Thursday 15 July 2010

Chess.

The first rule of Chess Club is...

YOU DON'T TALK ABOUT CHESS CLUB.

Second rule of Chess Club...

YOU DO NOT TALK ABOUT CHESS CLUB.


Everyone who was anyone went to Chess Club, and our school team was the pride of the borough.

Now, it won’t surprise you to find out that I was not the greatest chess player, I think that was clear to all. But I did learn a great deal about life, love and human behaviour whilst playing chess, for I found it to be a window to the soul, and I’m grateful for a certain amount of the unrelenting indoctrination that was provided.

There were many egg-headed offspring at my school that spent every available second of the day reading chess books, perfecting strategies, sage techniques and killer moves.

They was disciplined, and organised.

I had no special information or carefully planned tactics, but I had other skills. I was advanced emotionally, if not academically, and therefore used psychological tricks to put off or upset my opponents. Sometimes I would just stare at them and smile, to make them feel uncomfortable, or perhaps feign injury to distract, or garner sympathy. Other times I’d calmly ask them questions about their family to break their iron will, cause a loss of focus and force mistakes.

It was dog-eat-dog, and I was a Doberman.

I played at many tournaments, and was occasionally successful.

Chess tournaments are extremely strange. Partly because they are unusually lucrative in terms of prize money, but also because no parents are ever allowed there. Or at least, that’s what the parents told us.

Very clever, parents are.

If you’re not participating, chess tournaments must be up there with Rhyl, Chernobyl and Robert Kilroy-Silk’s house as destinations to avoid at all costs. When your kid plays conventional sports you can shout encouragement from the sidelines, chat to other parents, or bring the dog and take it for walkies. At chess tournaments there is no talking, and having a personality is like having cholera – unwelcome. Libraries, The Moon and graveyards have significantly livelier atmospheres, so for the poor incumbent onlooker, it must have been like walking on 10 miles of dead road.

My uniquely illegal tactics had proved popular with the ‘powers that be’ (if not my opponents), and I was a wild card selection to form part of a regional team to play in the National Chess Championships.

There were 5 of us, taking on all comers up and down the land:

• JUSTIN ‘The Kid’ CORBETT
• LARRY ‘Small Step For’ MANN
• RICHARD ‘Rich’ PICKENS
• SCOTT ‘Chips’ PETERSON

And me…
NICHOLAS ‘The Doberman’ CRESSWELL

We were known as ‘The 5 Musketeers’ - by ourselves.

We were good.

And we won the whole competition.

You may remember reading about the famous victory on page 6 in the local newspaper.

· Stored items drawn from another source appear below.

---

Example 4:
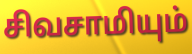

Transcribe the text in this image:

சிவசாமியும்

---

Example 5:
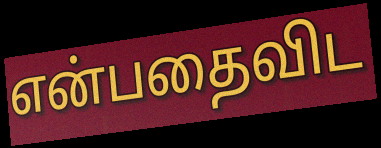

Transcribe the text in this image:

என்பதைவிட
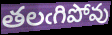
తలఁగిపోవు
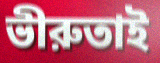
ভীরুতাই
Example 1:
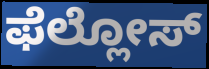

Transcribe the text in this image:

ಫೆಲ್ಲೋಸ್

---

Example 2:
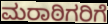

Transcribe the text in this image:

ಮರಾಠಿಗರಿಗೆ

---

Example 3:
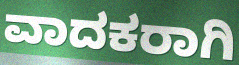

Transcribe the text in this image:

ವಾದಕರಾಗಿ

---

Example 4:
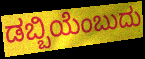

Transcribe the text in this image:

ಡಬ್ಬಿಯೆಂಬುದು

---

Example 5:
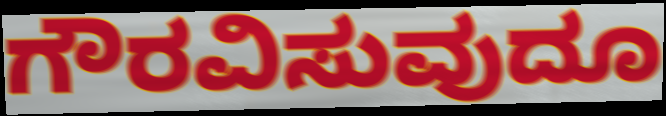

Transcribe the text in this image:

ಗೌರವಿಸುವುದೂ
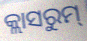
କ୍ଲାସରୁମ୍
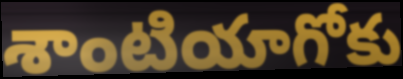
శాంటియాగోకు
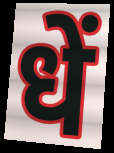
धें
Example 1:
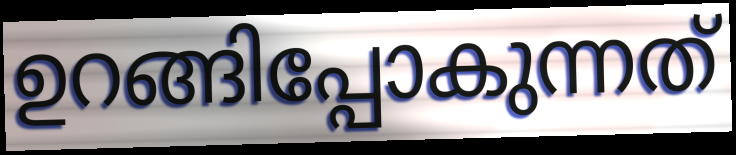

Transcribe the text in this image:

ഉറങ്ങിപ്പോകുന്നത്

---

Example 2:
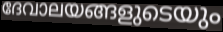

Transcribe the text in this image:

ദേവാലയങ്ങളുടെയും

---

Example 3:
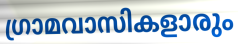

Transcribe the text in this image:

ഗ്രാമവാസികളാരും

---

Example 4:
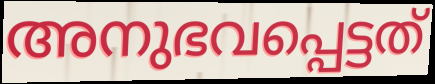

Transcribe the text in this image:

അനുഭവപ്പെട്ടത്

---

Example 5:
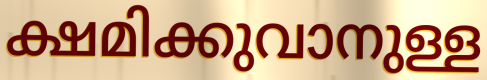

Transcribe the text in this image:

ക്ഷമിക്കുവാനുള്ള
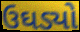
ઉઘડ્યો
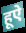
हूऐ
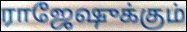
ராஜேஷுக்கும்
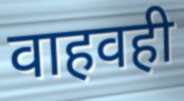
वाहवही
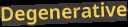
Degenerative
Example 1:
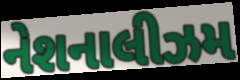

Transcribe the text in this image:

નેશનાલીઝમ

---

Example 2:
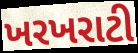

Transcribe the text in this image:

ખરખરાટી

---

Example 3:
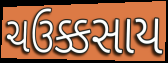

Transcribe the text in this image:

ચઉક્કસાય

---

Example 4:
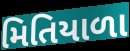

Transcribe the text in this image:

મિતિયાળા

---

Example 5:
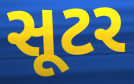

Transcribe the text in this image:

સૂટર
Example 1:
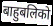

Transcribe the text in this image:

बाहुबलिको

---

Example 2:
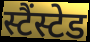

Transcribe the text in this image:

स्टैंस्टेड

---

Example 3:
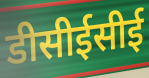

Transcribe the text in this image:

डीसीईसीई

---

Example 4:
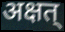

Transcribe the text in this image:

अक्षत्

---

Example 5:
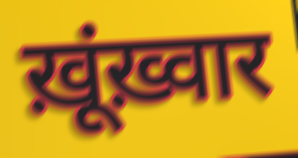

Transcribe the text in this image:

ख़ूंख़्वार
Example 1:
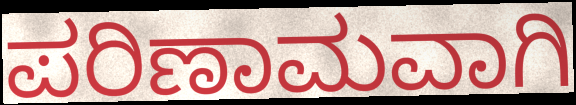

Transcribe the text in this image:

ಪರಿಣಾಮವಾಗಿ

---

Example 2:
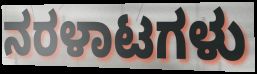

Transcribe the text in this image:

ನರಳಾಟಗಳು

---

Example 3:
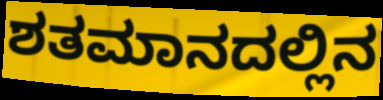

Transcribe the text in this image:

ಶತಮಾನದಲ್ಲಿನ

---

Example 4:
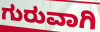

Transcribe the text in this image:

ಗುರುವಾಗಿ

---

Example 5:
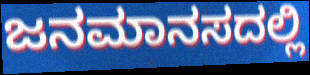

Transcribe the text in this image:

ಜನಮಾನಸದಲ್ಲಿ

“Smile, Nick, smile” shouted everyone, as our pictures were being taken. I was too busy concentrating on hiding from the camera to smile.

What happened to the successful Under-9 National Championship winning Chess Team, and where are they now, you may ask?

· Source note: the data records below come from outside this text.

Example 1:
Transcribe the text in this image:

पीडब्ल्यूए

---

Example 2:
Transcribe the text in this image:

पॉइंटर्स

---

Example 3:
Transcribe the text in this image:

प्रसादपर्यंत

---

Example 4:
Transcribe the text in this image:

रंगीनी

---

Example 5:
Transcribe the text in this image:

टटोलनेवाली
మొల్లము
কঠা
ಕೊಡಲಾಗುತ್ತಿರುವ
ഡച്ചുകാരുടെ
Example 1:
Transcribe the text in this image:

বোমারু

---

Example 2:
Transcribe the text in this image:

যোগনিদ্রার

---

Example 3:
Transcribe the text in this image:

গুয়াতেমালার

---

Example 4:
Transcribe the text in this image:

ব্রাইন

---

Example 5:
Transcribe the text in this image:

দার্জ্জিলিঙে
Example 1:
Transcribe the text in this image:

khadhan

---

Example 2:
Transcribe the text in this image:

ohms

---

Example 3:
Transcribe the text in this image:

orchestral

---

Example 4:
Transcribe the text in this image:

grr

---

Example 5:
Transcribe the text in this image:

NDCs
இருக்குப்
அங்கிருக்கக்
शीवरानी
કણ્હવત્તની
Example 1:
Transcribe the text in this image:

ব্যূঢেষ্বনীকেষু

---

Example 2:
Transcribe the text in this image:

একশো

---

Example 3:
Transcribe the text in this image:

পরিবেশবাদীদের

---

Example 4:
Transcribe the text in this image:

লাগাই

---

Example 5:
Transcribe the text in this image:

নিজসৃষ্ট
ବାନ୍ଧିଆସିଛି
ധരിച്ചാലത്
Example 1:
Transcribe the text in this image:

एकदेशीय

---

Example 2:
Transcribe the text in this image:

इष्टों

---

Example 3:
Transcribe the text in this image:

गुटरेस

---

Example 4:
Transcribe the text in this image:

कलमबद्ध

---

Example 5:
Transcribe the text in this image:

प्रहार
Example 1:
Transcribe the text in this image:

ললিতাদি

Well, I think Corbett, a clean living family man with teeth like a Grand National winner, is currently serving HM The Queen, as a royal footman.

Mann, a ubiquitous former ombudsman, is now serving up food in the café at M&S in Richmond.

Pickens, a charming former farmer, formed a firm of tennis academies, and is now serving up forehands as a professional coach.

As for ‘Chips’ Peterson, unfortunately he’s serving time in Wandsworth Prison for benefit fraud, having claimed substantial quantities of money over many years for his 6 children.

Chips Peterson does not have any children.